Income-based rather than race-based affirmative action?
Seems like a good idea to me. I think affirmative action would be on much sounder footing if it was based on income/assets (something that's objectively meausreable) rather than race, which can be a problematic concept in many ways. I'm half-Chinese. Does that "count" as Chinese? What about my son, who is a quarter Chinese, but seems to look pretty Asian so far. Of course, being of Asian descent probably won't get you any affirmative action points in a lot of places.In fact, I'd combine this with something else to make it even better. A few years ago I read a Century Foundation study that made a very compelling case that we ought to replace all (or most) race-based affirmative action with income-based affirmative action. (Full report here.) The study found that if it's implemented well, (a) income-based affirmative action produces nearly as much racial diversity as race-based affirmative action, (b) it promotes economic diversity as well, and (c) it actually produces higher graduation rates than either a pure merit-based system (test scores and high school GPAs) or a traditional affirmative action program. What's more, it's an approach that most of the public finds inherently fair.
So: I'd favor increased financial aid to poor and middle-class students and income-based affirmative action to help them gain admission to the best university they're likely to do well at. It's good for the kids, it's good for the country, it would increase graduation rates, and if it's done right it might even allow us to make more sensible choices about just how many students ought to attempt a university degree vs. a community college degree. And it provides an effective substitute (i.e., one that genuinely helps minority students) for race-based affirmative action, a program that's overwhelmingly unpopular among the American public and therefore, in the long run, probably not sustainable. This would be a pretty good alternative.
Comments
The point of the workshop was to prepare more minority students for work as journalists, to give minorities a larger voice in the media. The problem with this is the underlying assumption that all minorities speak as one, that they all have the same concerns and frames of reference. This is of course ridiculous. The "Black Experience" has changed drastically since Ellison wrote The Invisible Man, and while racial intolerance still exists, large swaths of Black Americans have moved into the middle class and above, and their voices are vastly different than those of the black underclass.
The original reason for affirmative action was to give a leg up to persons disadvantaged economically by racial discrimination. That's well and good, but it has carried an unspoken assumption that all minorities are disadvantaged.

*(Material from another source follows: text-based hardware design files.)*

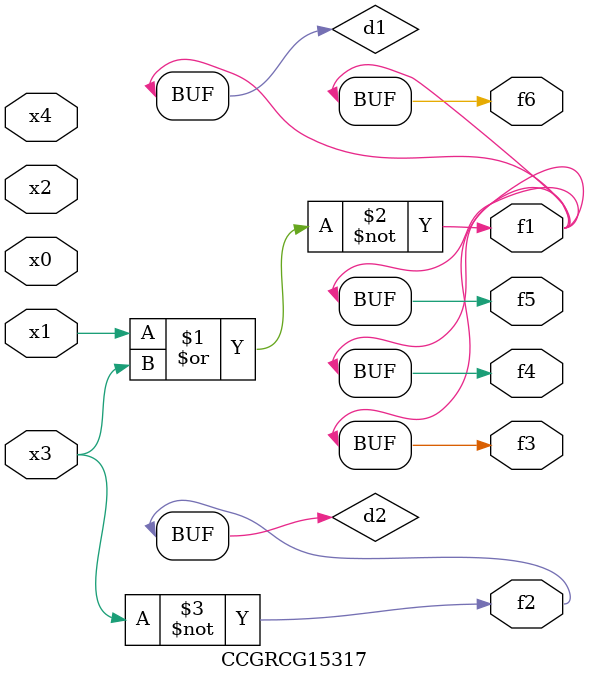
<source format=v>
module CCGRCG15317(
	input x0, x1, x2, x3, x4,
	output f1, f2, f3, f4, f5, f6
);

	wire d1, d2;

	nor (d1, x1, x3);
	not (d2, x3);
	assign f1 = d1;
	assign f2 = d2;
	assign f3 = d1;
	assign f4 = d1;
	assign f5 = d1;
	assign f6 = d1;
endmodule

</source>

Options that would work better are the Texas ten percent solution which guarantees admissions to any student who graduates within the top ten percent of their high school class. This helps Afircan American and Hispanic students enrolled in poor school districts that tend to be predominately minority. So far, the top ten percenters enrolled at the University of Texas and Texas A&M appear to be holding their own academically.
Another solution would be to pool all applicants who meet minimum requirements into a lottery pool. The laws of chance would ensure races and ethic groups are proportionally represented, not in relationship to their percentage of the pouplation but in relation to their percentage of minimally qualified applicants.